You can also use `json_merge` in the constructor to patch user settings on top of the embedded file. Use the same schema, but sparse: only include items to merge/override. For example, to support a new model without updating the package:

``` json
{
    "providers": {
        "openai": {
            "model_names": {        
                "gpt-5": "gpt-5-instruct-preview"
            }
        }
    }
}
```
This is the most robust solution. Look inside `inference_providers.json` for details.
``` python
from inference_providers import ProviderList
providers = ProviderList(json_merge=open('my_custom_config.json').read())

client, name = providers.connect_to_model("gpt-5")
print(providers.get_response(client, name, "How long do we have?"))
```

# Notes

### API cheat sheet

A model is normally considered "working" if we can connect to the server, but the methods also have a `test` option that runs an inference sample to verify the API key is authorized and a valid response comes back.
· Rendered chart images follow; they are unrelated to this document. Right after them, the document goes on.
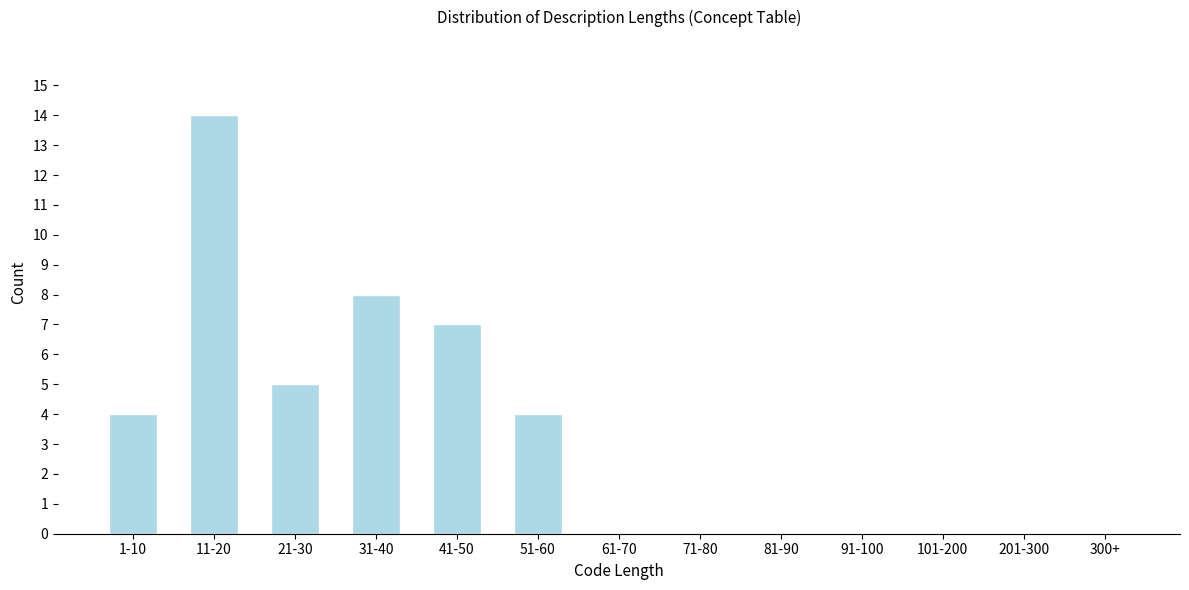

Reading left to right, what are all the values shown in this chart?

1-10=4	11-20=14	21-30=5	31-40=8	41-50=7	51-60=4	61-70=0	71-80=0	81-90=0	91-100=0	101-200=0	201-300=0	300+=0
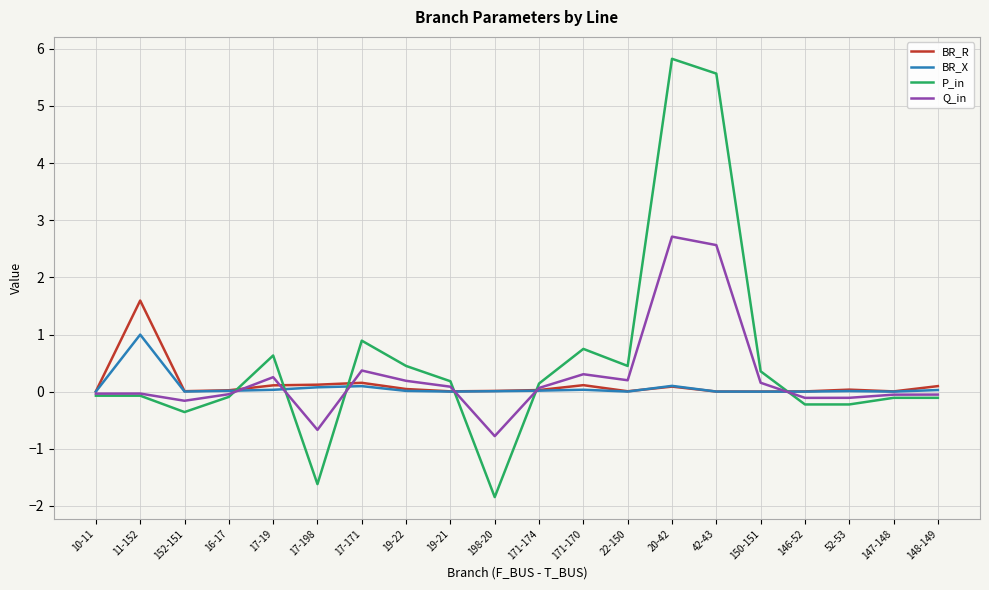

What is the greatest value displayed?

5.8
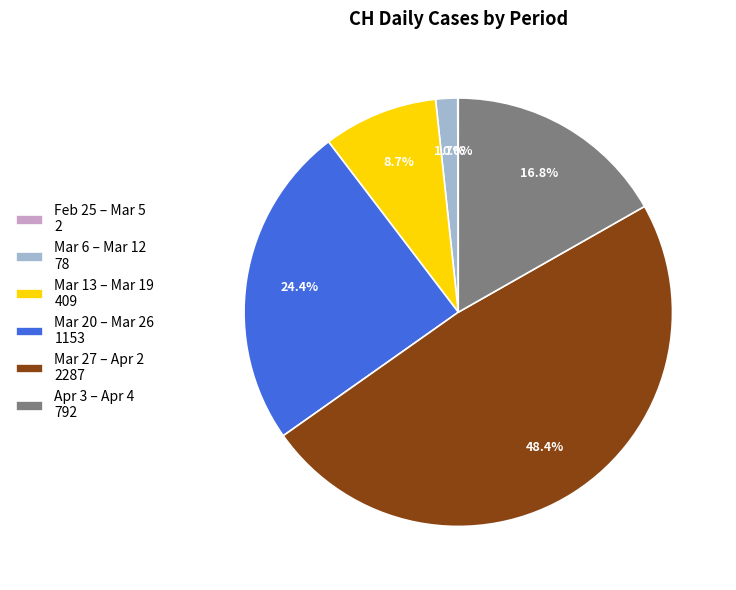

Which has a higher value, Mar 13 – Mar 19 409 or Mar 6 – Mar 12 78?

Mar 13 – Mar 19 409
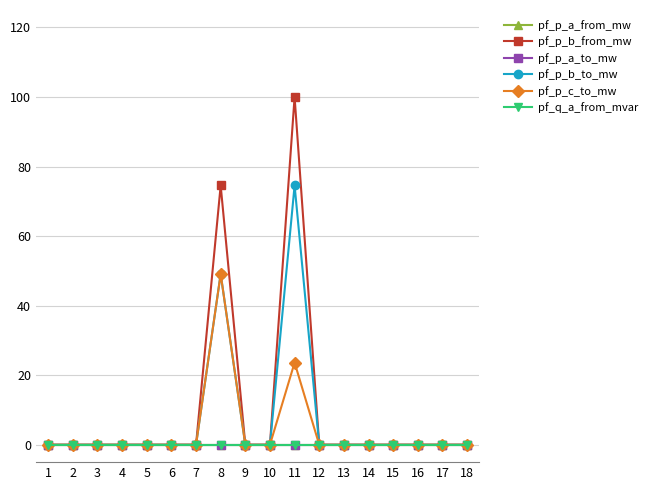

Is this an area chart (filled region under the line)?

No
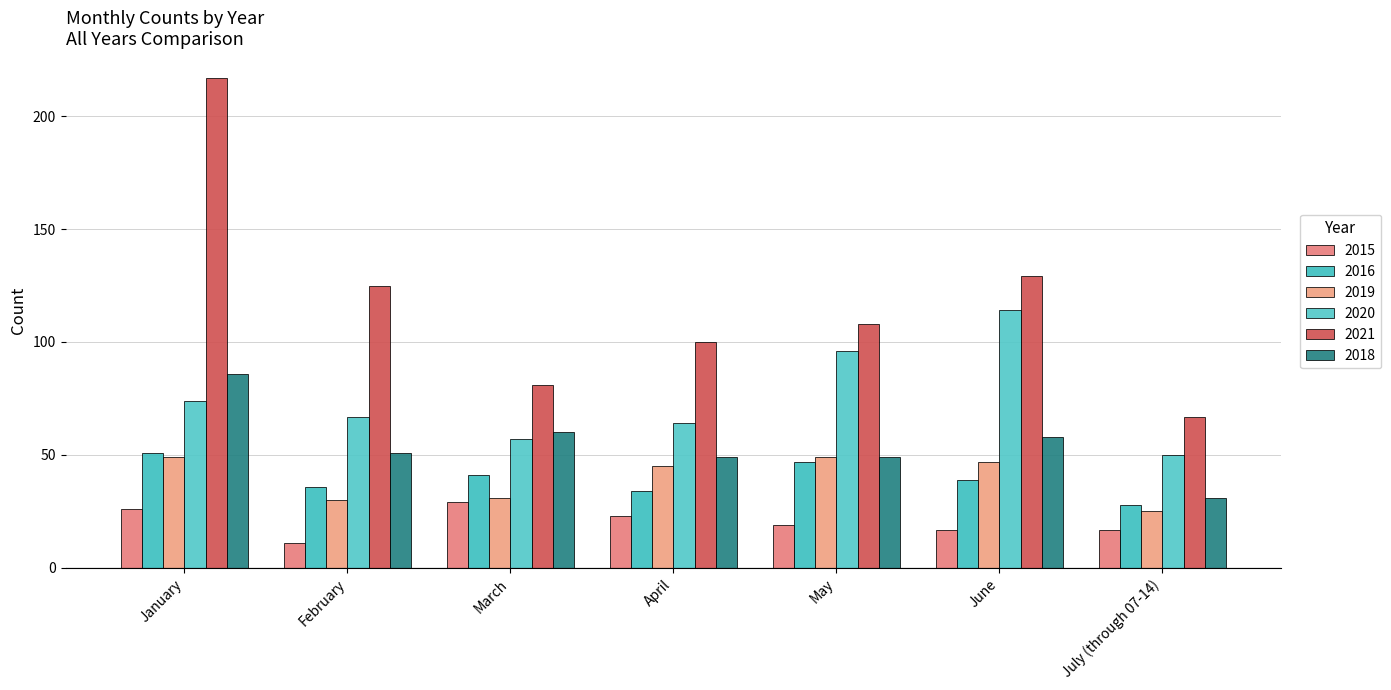

Does the chart contain stacked bars?

No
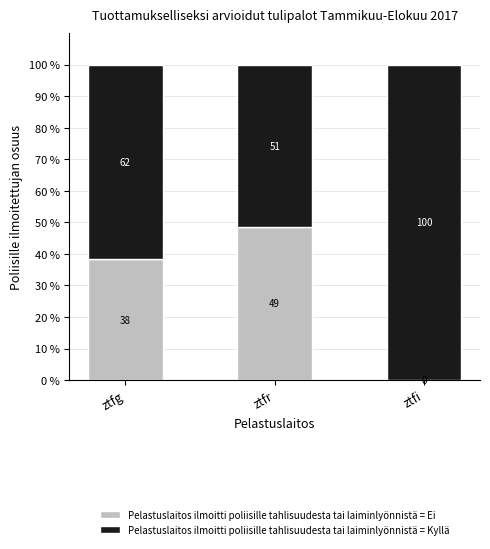

What is the highest value of the Pelastuslaitos ilmoitti poliisille tahlisuudesta tai laiminlyönnistä = Ei series?

48.6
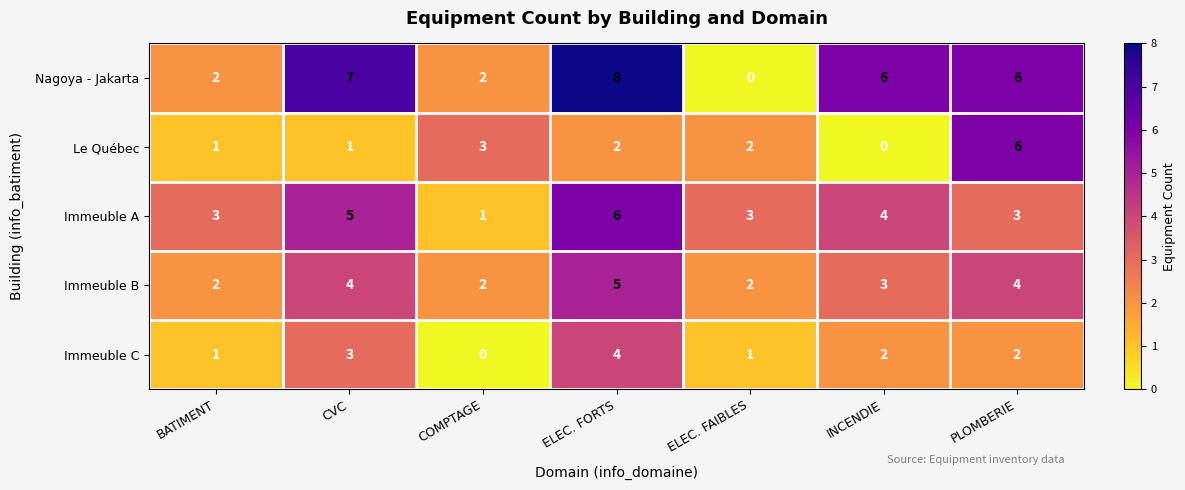

At which label does Le Québec reach its minimum?

INCENDIE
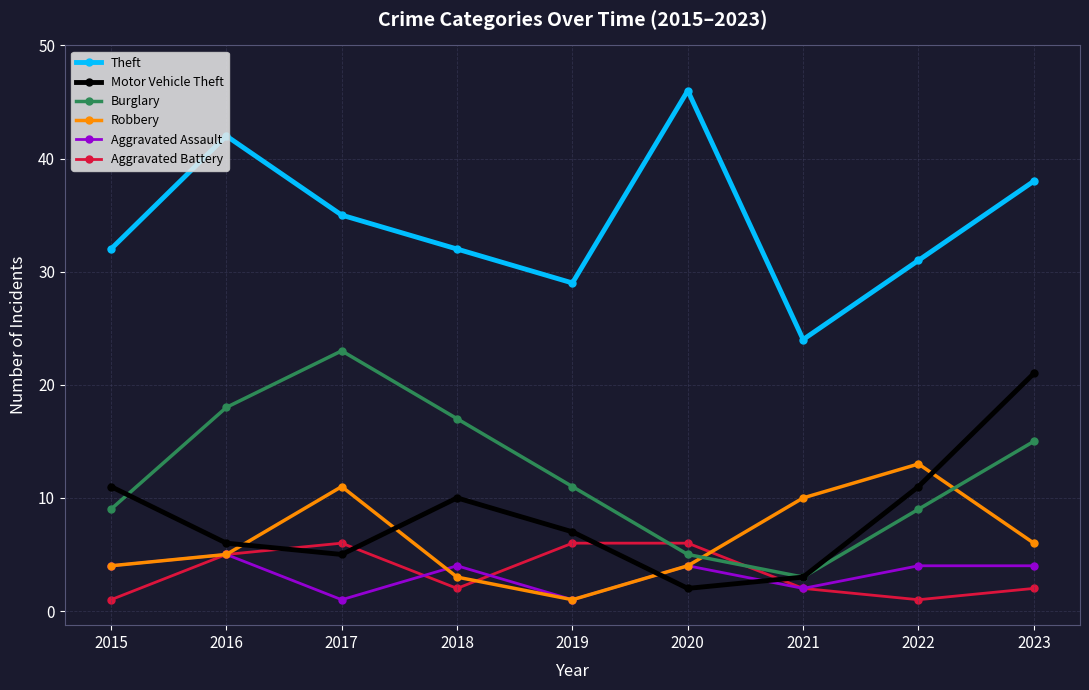

What is the maximum value for Aggravated Battery?

6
It is disabled by default because the extra check makes initialization slower, but enable it if you can for more reliable connections.

``` Python
class ProviderList(verbose=False, json_override=None, json_merge=None, auto_update=False)

    # Get a list of unique model names available
    get_canonical_model_names()

    # Scan ports on the local machine for servers/proxies
    detect_local_connections(self, refresh_cache=False)

    # Get a list of provider connection options for a model
    find_model_providers(canonical_name)

    # Send a query to an existing client, blocking until the response arrives
    get_response(client, model_name, prompt)

    # Connect to a specific model using a provider with known support
    connect_to_model(canonical_name, choose_randomly=False, test=False)

    # Connect to a model from a (prioritized) list of acceptable ones
    connect_to_first_available_model(model_names, test=False)

    # Connect to the "best" model available given the user's API keys
    connect_to_ai(test=True)
```

### Canonical model names recognized
||||||
|-------------|---------------|----------------|---------------|---------------|
| gpt-3.5     | llama-2-7b    | mistral-7b     | pplx-7b       | falcon-40b    |
| gpt-4       | llama-2-13b   | mistral-tiny   | pplx-70b      | dolphin-8x7b  |
| gpt-4-32k   | llama-2-70b   | mixtral-8x7b   | deepseek-34b  | wizard-70b    |
| gpt-4-turbo | codellama-7b  | mistral-small  | phind-34b     | openchat-7b   |
| gemini-pro  | codellama-13b | mistral-medium | yi-34b        | openhermes-7b |
| claude-2.1  | codellama-34b | mistral-next   | qwen-72b      |               |
| claude-2    | codellama-70b |                |               |               |

This list is arbitrary and basically represents the models I happen to have tested. 

The "instruct" versions of models will be used if they exist. Failing that, any "chat" versions. The `-instruct` and `-chat` suffixes on model names are left off the canonical names, but the presence of one of them is always implied. **No base/completion models** are specified, only ones you can talk to.